Now is the time to join and give to Free Software Foundation. 2008 is going to be extraordinarily important year for free software.
Eben Moglen likes to quote Gandhi’s “first they ignore you, then they laugh at you, then they fight you, then you win” progression when describing the free software movement. As I pointed out when I joined the FSF board, we’re beginning to see powerful interests fighting free software. It’s going to increase in the next few years. Things will probably get a lot uglier for free software before they get better. We can win but things are far from settled. The FSF is the front-line organization in this fight and we need a robust and proactive foundation, and an active and involved membership, if we’re going to win.
Here are the issues that I’m going to pushing the FSF to pursue in the next year.
Expanding activism outside our traditional technologist communities:
In part through the work of projects like Defective By Design, we’ve seen the tide turn for DRM on music in what what may be the FSF’s greatest success last year. I’m going to push the FSF to continue the campaign to attack DRM for video, eBooks, and the other places it is cropping up.

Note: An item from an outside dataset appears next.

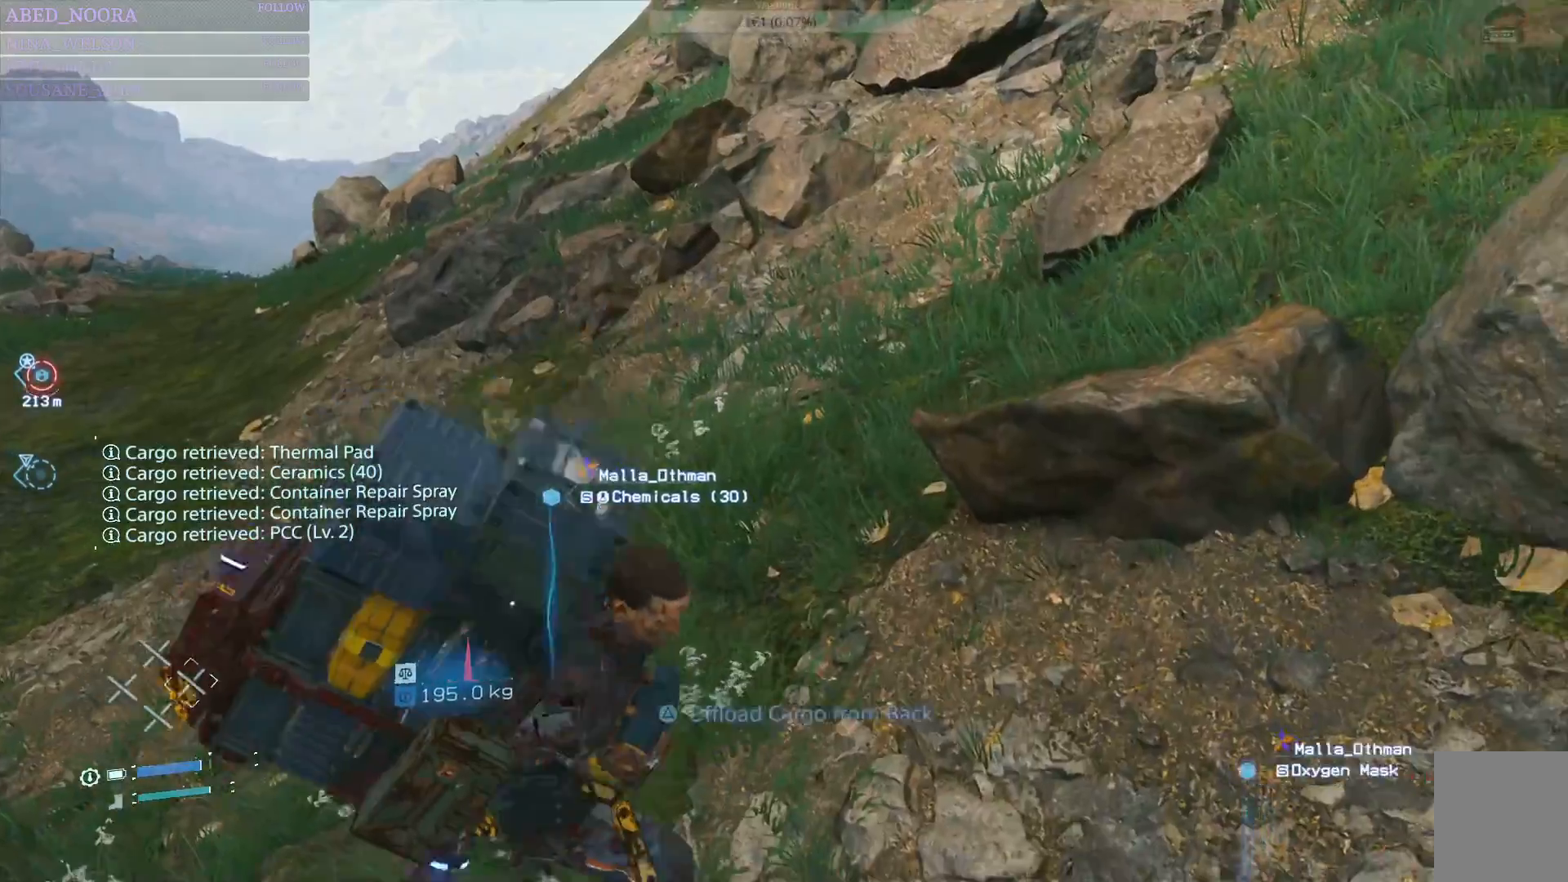
{"buttons": ["TRIANGLE"], "left_stick": "down-right", "right_stick": "center", "events": [[67, "TRIANGLE", "down"], [183, "TRIANGLE", "up"], [217, "left_stick", "center"], [250, "TRIANGLE", "down"], [350, "TRIANGLE", "up"], [400, "left_stick", "down-right"], [433, "TRIANGLE", "down"]]}
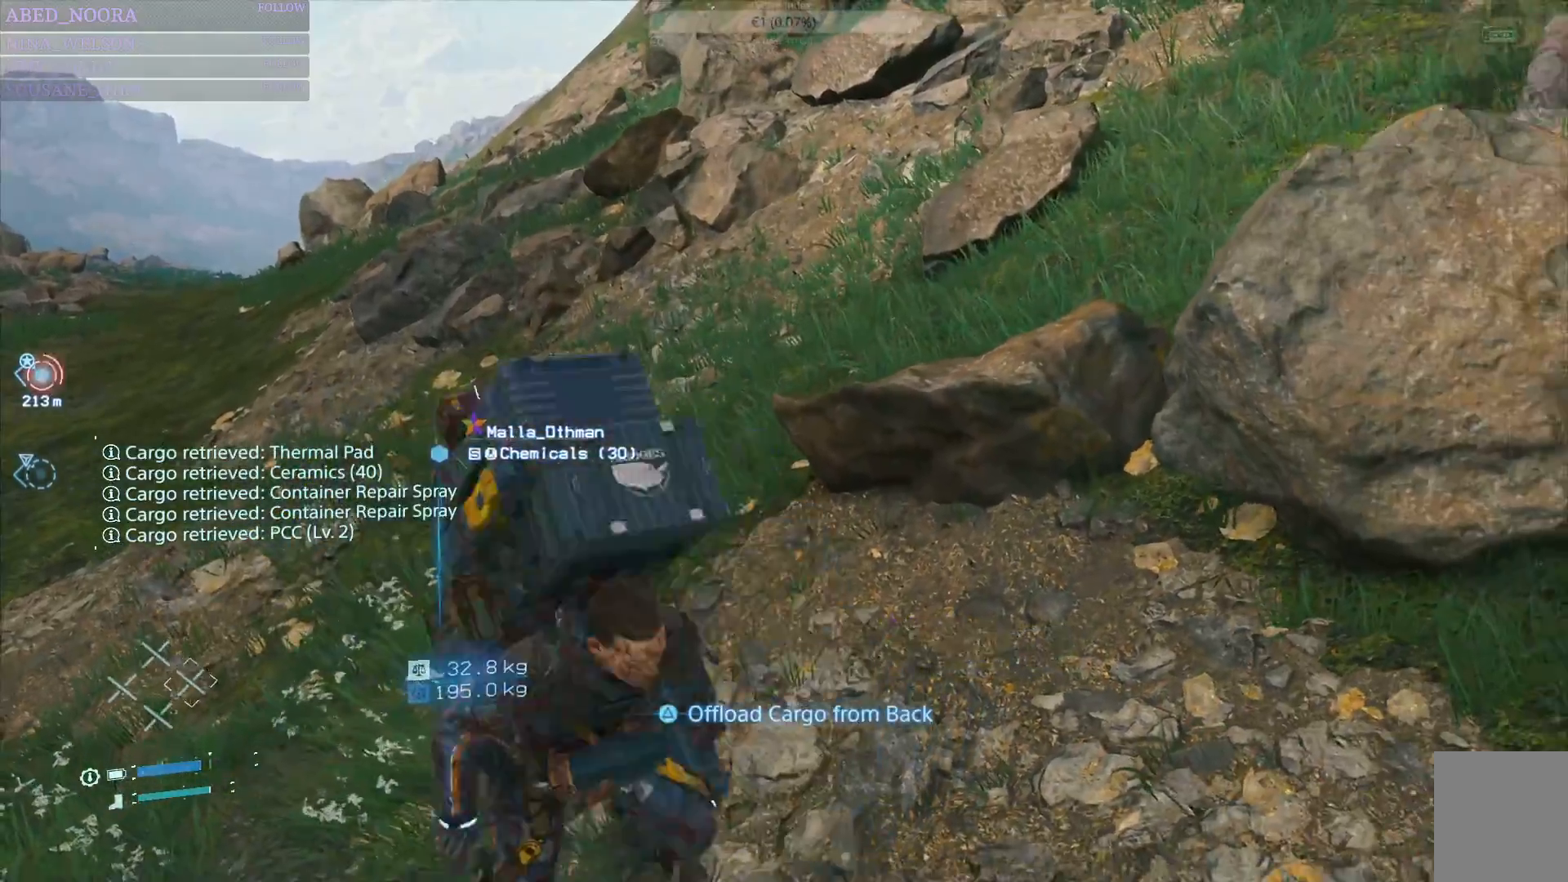
{"buttons": ["TRIANGLE"], "left_stick": "down-right", "right_stick": "center", "events": [[183, "TRIANGLE", "up"], [283, "TRIANGLE", "down"]]}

The most remarkable thing to me about Defective By Design is that its participants and supporters are not, for the most part, people who develop or use GNU/Linux or even know what GNU is! If advocacy for software freedom involves a conversation we can only have with people who understand what POSIX is and how one uses it, we’ve already lost. Through DbD, BadVista, and other projects, the FSF has made major strides in the last year. It need to do much more and needs your support to do so.
Get proactive about software patents:
As a community, we’ve had our head in the sand about software patents for far too long. There are companies and patent trolls sitting on massive, growing piles of software patents. They are not our friends and they do not mean us well.
One cannot write non-trivial software today without running a serious risk of infringing patents. The software patents minefield we’ve found ourselves in is a very fundamental threat to the success of free software and we’ve already begun to see the first casualties and costs. We must eliminate software patents. Now.
The US is very important in this fight (much patent law is “exported” from the US) and almost no organization is working on software patent elimination there. Not enough people are thinking and acting strategically on this issue. The FSF is planning to make major steps in this fight in the coming year and we need your support to do so.
Web services and the changing face of software:
This last year, I worked to help launch the new version the AGPLv3. The license addresses the role of copyleft for software like web-services which, due to the legal particulars of the GPL, did not extend to the purveyors of web services. Of course, access to source code does not make the users of all web-services free (e.g., the GMails and the Facebooks).
Nobody seems to know what freedom for webserver entails. There might not even be good answers. In the next year, I’m going to push the FSF to help start several conversation and to begin to follow up on what I think was an important first step with the AGPLv3. While this is not a major organizational priority yet, it’s a major action item that I will be pursuing through the FSF. If you feel strongly about this issue, whatever your position, become a member, stay involved as these projects develop, and have your voice be heard. We don’t know the answers yet and we need your input as much as we need your action.
I am glad Mako  is willing to push AGPL, even if I doubt AGPL will really help to solve the GPL loophole. Loophole or not, I really wish to help FSF to raise funds, and I hope this post helps.